▶ [PROBLEM TO SOLVE] Scan the material below for the string "Canada", and copy every line where it shows up.

▶ [EXTRACTED ENTRIES]
::::
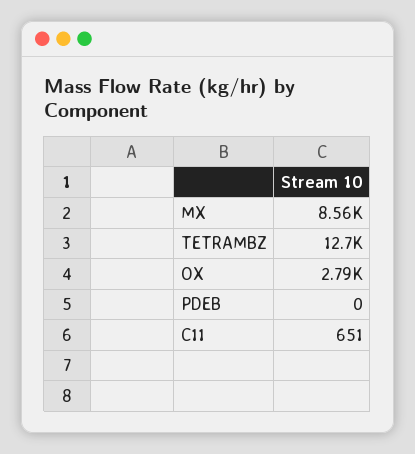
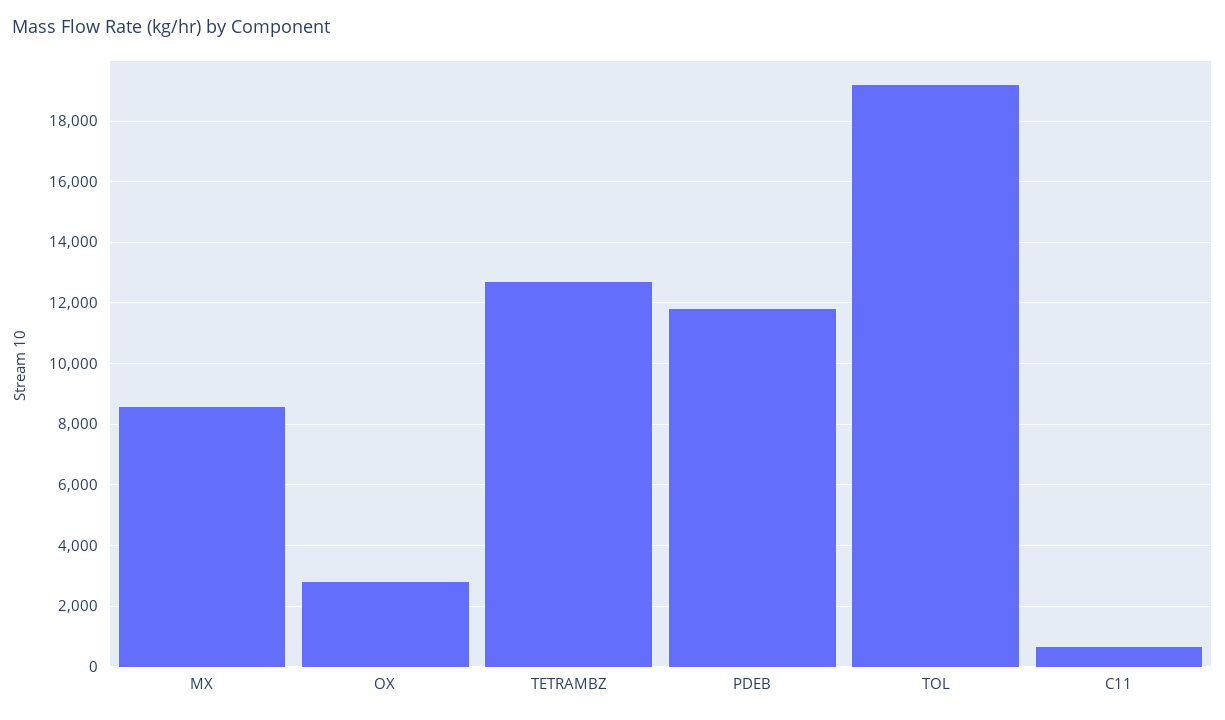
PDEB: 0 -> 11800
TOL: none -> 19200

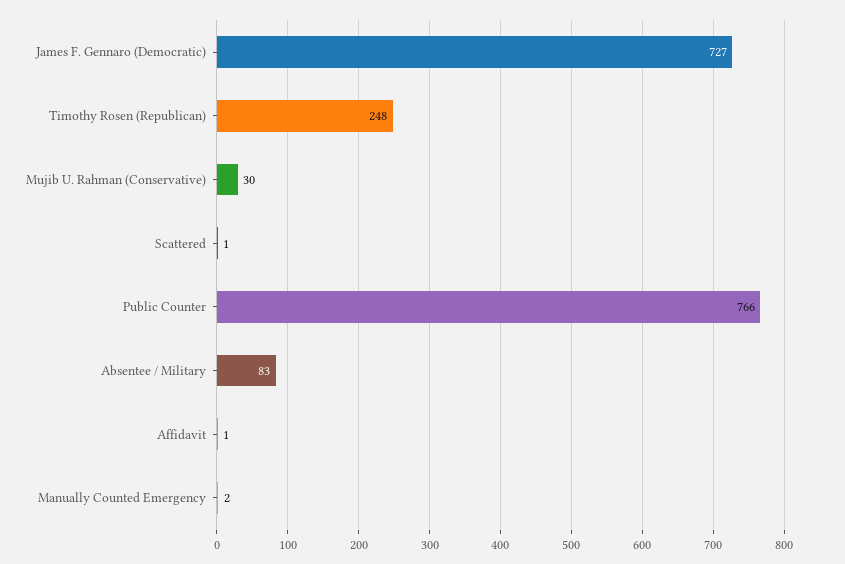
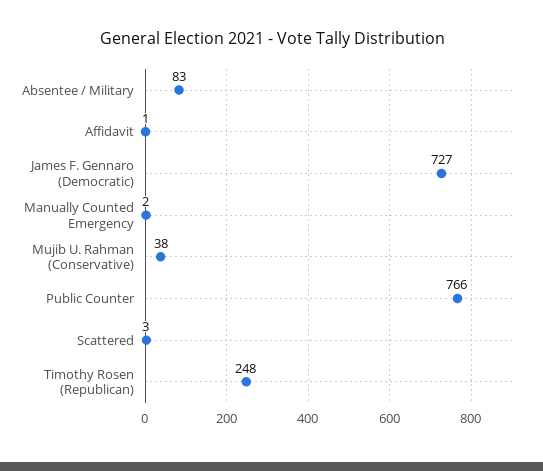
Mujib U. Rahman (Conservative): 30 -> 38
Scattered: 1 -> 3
::::
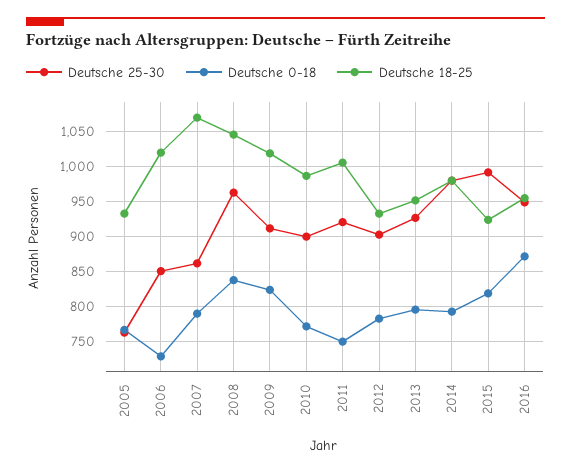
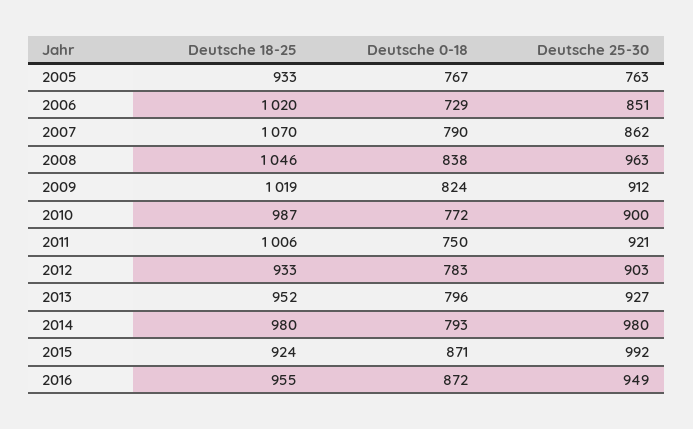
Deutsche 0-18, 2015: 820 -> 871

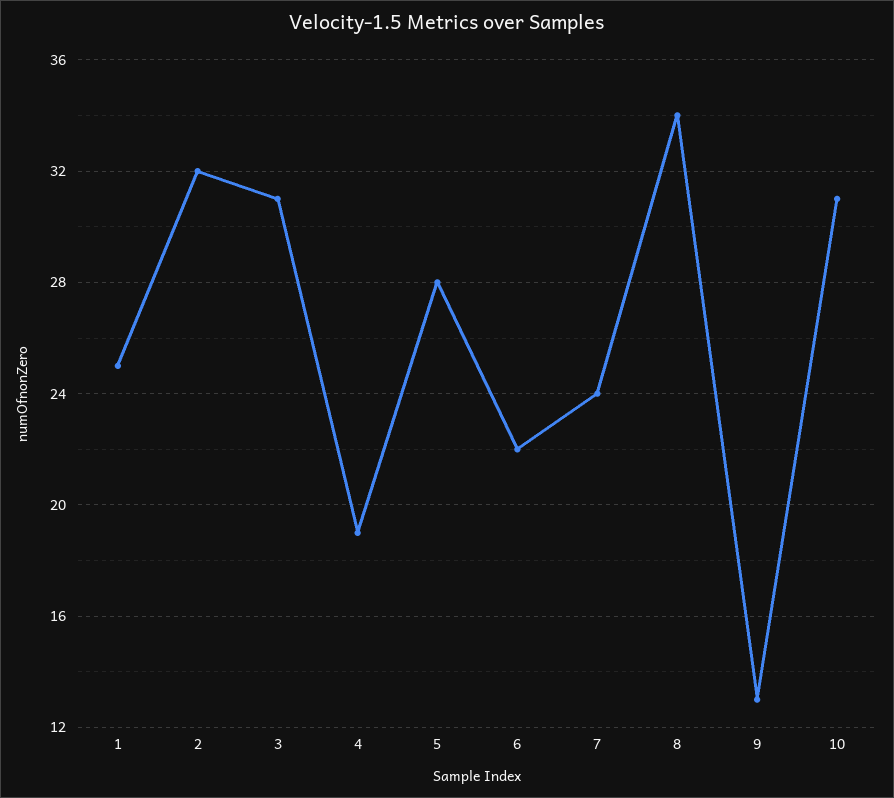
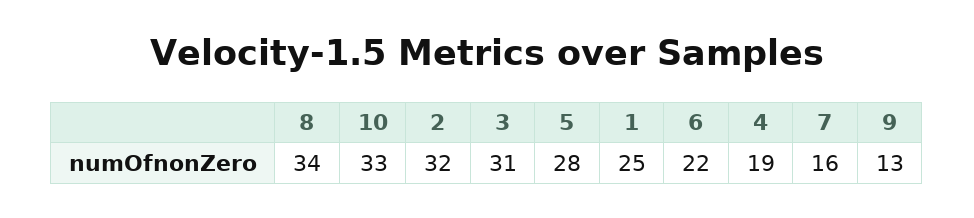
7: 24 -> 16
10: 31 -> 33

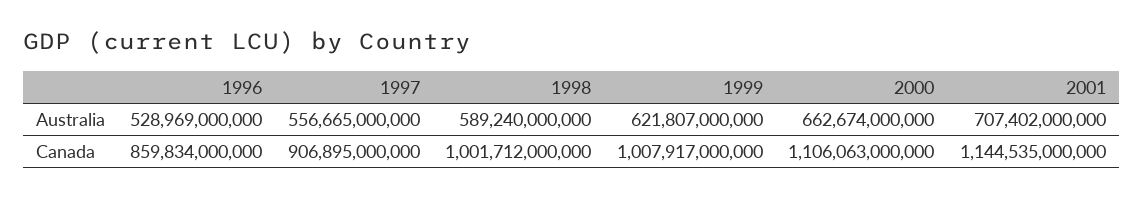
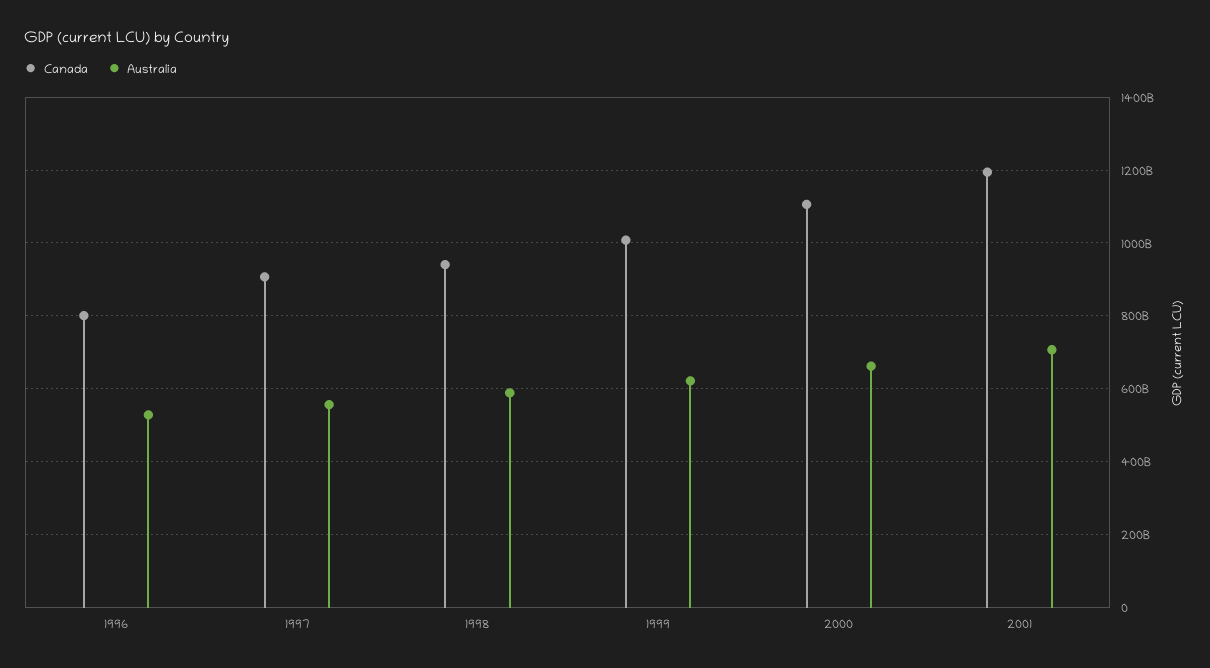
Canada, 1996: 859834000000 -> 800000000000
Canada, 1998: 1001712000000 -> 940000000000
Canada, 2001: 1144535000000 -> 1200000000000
::::
▶ [ANSWER AREA]
Canada, 1996: 859834000000 -> 800000000000
Canada, 1998: 1001712000000 -> 940000000000
Canada, 2001: 1144535000000 -> 1200000000000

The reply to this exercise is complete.